Most camp residents said they had received little to no support from NGOs, the previous government or the new Taliban rulers. Maryam, a resident originally from Baghlan province, said that in the four months she had spent in the camp “we have not been visited by the United Nations or any other international organisation. We do not know where they are, and we just want help to survive winter.”

In fact, the only significant charitable assistance they had received was a private donation of food supplies from Alokozay – a Dubai-based drinks company whose products are popular in Afghanistan. “We have had one journalist visit, and someone from the UN came here to take the details of the refugees, but no international organisation has come to deliver help,” Maryam said.

A family from Kunduz province in an IDP camp in Kabul
Tom Mutch. All rights reserved

The Taliban remain defiant and insist they have the situation under control. In an interview with openDemocracy, Abdul Matin Rahimzai, the Taliban’s Director of Refugee Affairs in Kabul said: “the Islamic Emirate of Afghanistan is providing facilities for displaced people, and we will provide transport to take them back to their home provinces if they wish to go.
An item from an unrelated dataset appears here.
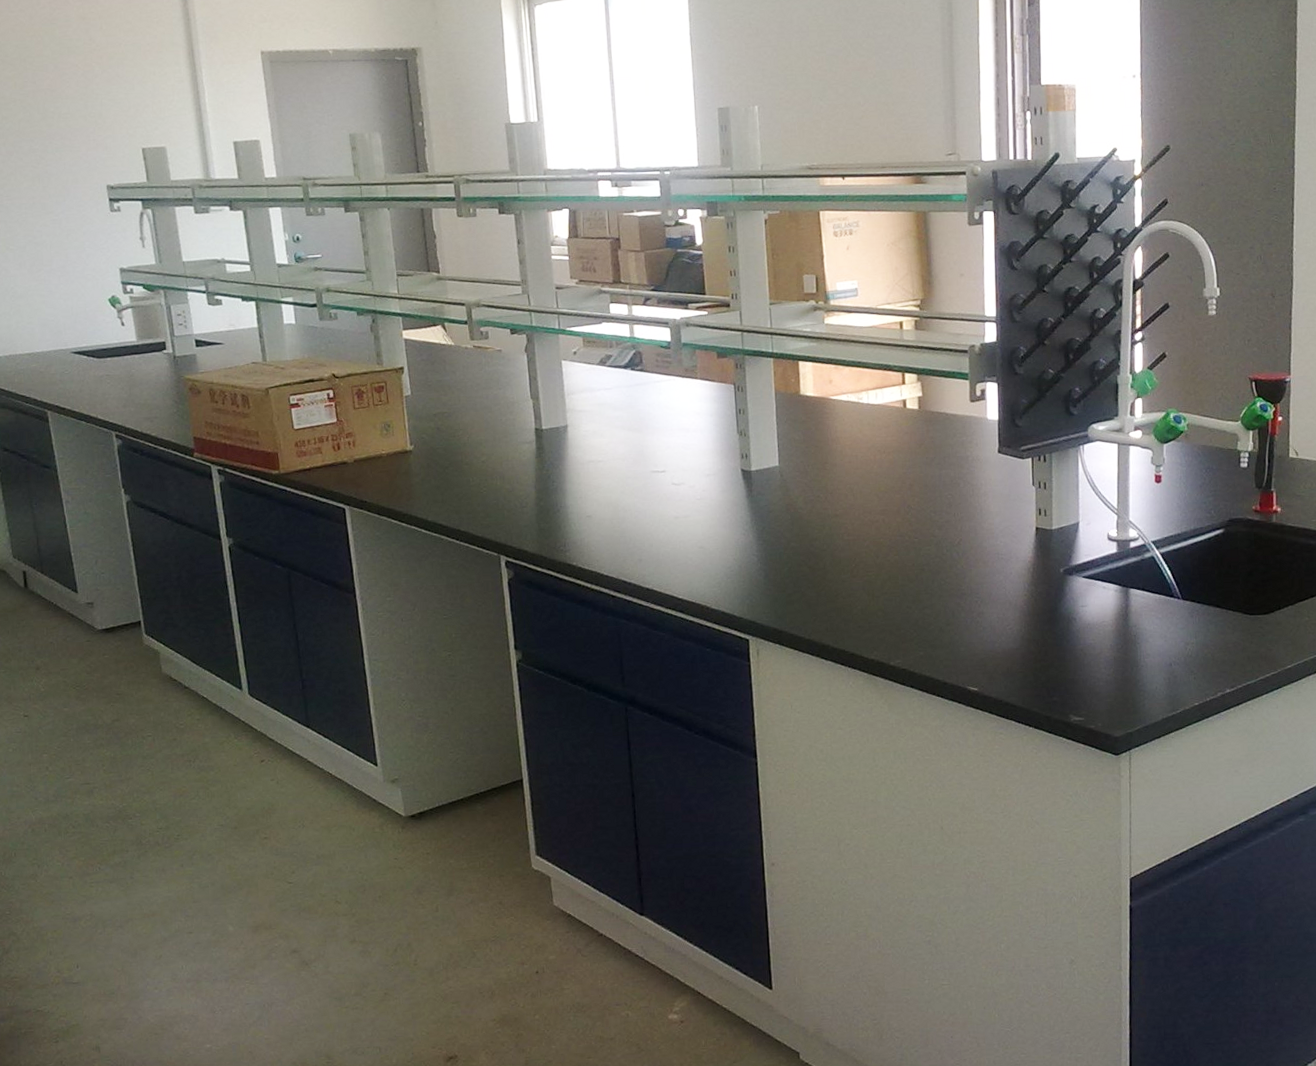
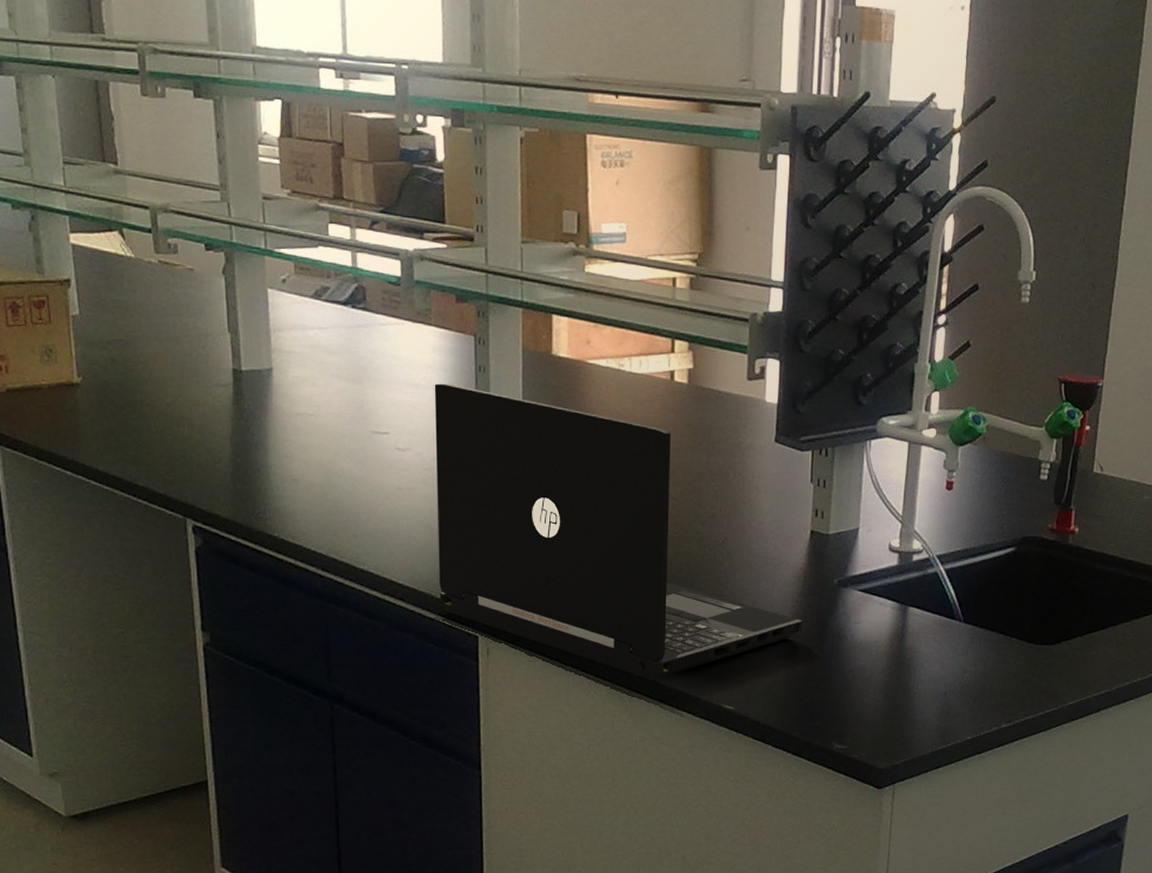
laptop: none [702,426,1035,669] -> present [434,383,802,680]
We will be working with the United Nations helping to rebuild their houses, to give them money for food and give them winter supplies.”

“We are not asking for much, just bread, shelter, and blankets to protect us from the cold”

One senior official of an NGO that has had a presence in Afghanistan since 2001 pointed out that there were major logistical and financial problems with operating in Afghanistan. “The large majority of our staff were evacuated in August and getting people back into the country has been a big problem,” the official said.

The official pointed out that many staff are still concerned about Taliban rule and the security situation, and that NGO funding has decreased dramatically given the difficulties involved with accessing money in Afghanistan. For those who do wish to return, getting into Afghanistan has been made difficult by flight disruptions and border closures, although this aspect of the situation is improving. “The Taliban have indicated they are willing to let us operate without major constraints, but the situation is highly precarious,” the official said.

“We are not asking for much,” Abdul told openDemocracy, “just bread, shelter, and blankets to protect us from the cold.” As the camp dwellers went about their day, a series of eight gunshots rang out from the streets close to the camp. No one looked surprised or startled. Ahmad just shrugged his shoulders. “This is Afghanistan. What can you say?”